$30
Homework 5
Download and install the WEKA library from
http://www.cs.waikato.ac.nz/ml/weka/
The program is in Java, so it runs on any platform. Preferably download the kit that
includes the Java VM. If you have a 64 bit machine, download the 64bit version since
it can use more memory. In runweka.ini change the heap size to at least 1024mb
otherwise you will run out of memory. For the experiments, you could use the Weka
Explorer since it has a nice GUI.
1. Use the covtype dataset from Blackboard to compare a number of learning algorithms. Split the data into training and test sets as specified in the syllabus (training
set contains first 11,340 +3,780 observations, test set contains the remaining 565,892
observations). You will have to modify the files to make them compatible with Weka
as follows:
• Add a first row containing the variable names (e.g. X1, X2, ... Y)

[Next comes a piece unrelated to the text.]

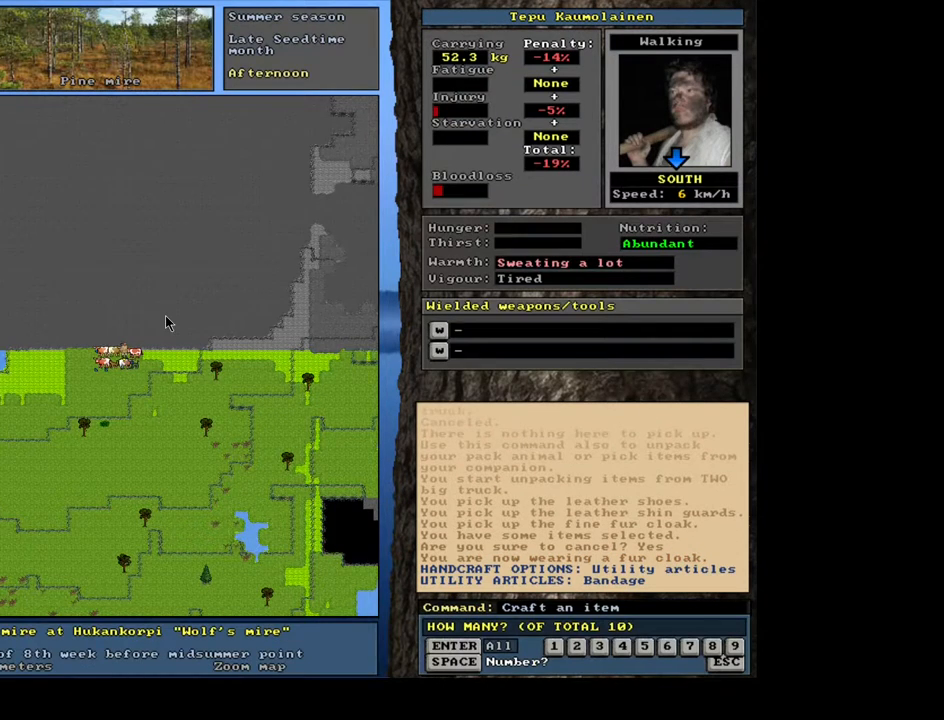
{"keys": [], "mouse": [], "events": [[33, "1", "down"], [150, "1", "up"]]}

• Change the class labels from numeral (1,2,3,4...) to literal (e.g. C1, C2, C3...)
Train the following models on the training set and use the test set for testing. Report in
a table the obtained misclassification errors on the training and test sets and the training
times (in seconds) of all algorithms.
a) A decision tree (J48). (1 point).
b) A Random Forest with 100 trees and one with 300 trees. (1 point).
c) Logistic Regression. (1 point)
d) Naive Bayes. (1 point)
e) Adaboost with 20 weak classifiers that are J48 decision trees, and one with 100
trees. (1 point)
f) LogitBoost with 10 decision stumps, and one with 100 stumps. (1 point)
g) LogitBoost with 100 stumps and weight trimming (pruning) at 95%. (1 point)
h) LogitBoost with 25 M5P regression trees. (1 point)
i) An SVM classifier (named SMO in Weka). Use an RBF kernel and try different
parameters to obtain the smallest test error. Report the parameters that gave the
smallest test error. Note: You should be able to obtain one of the smallest errors
among all these methods. (1 point)
j) Using the miscalssification error table, draw a scatter plot of the test errors (Y)
vs log training times (seconds, on X axis) of all the algorithms from above. (1
point)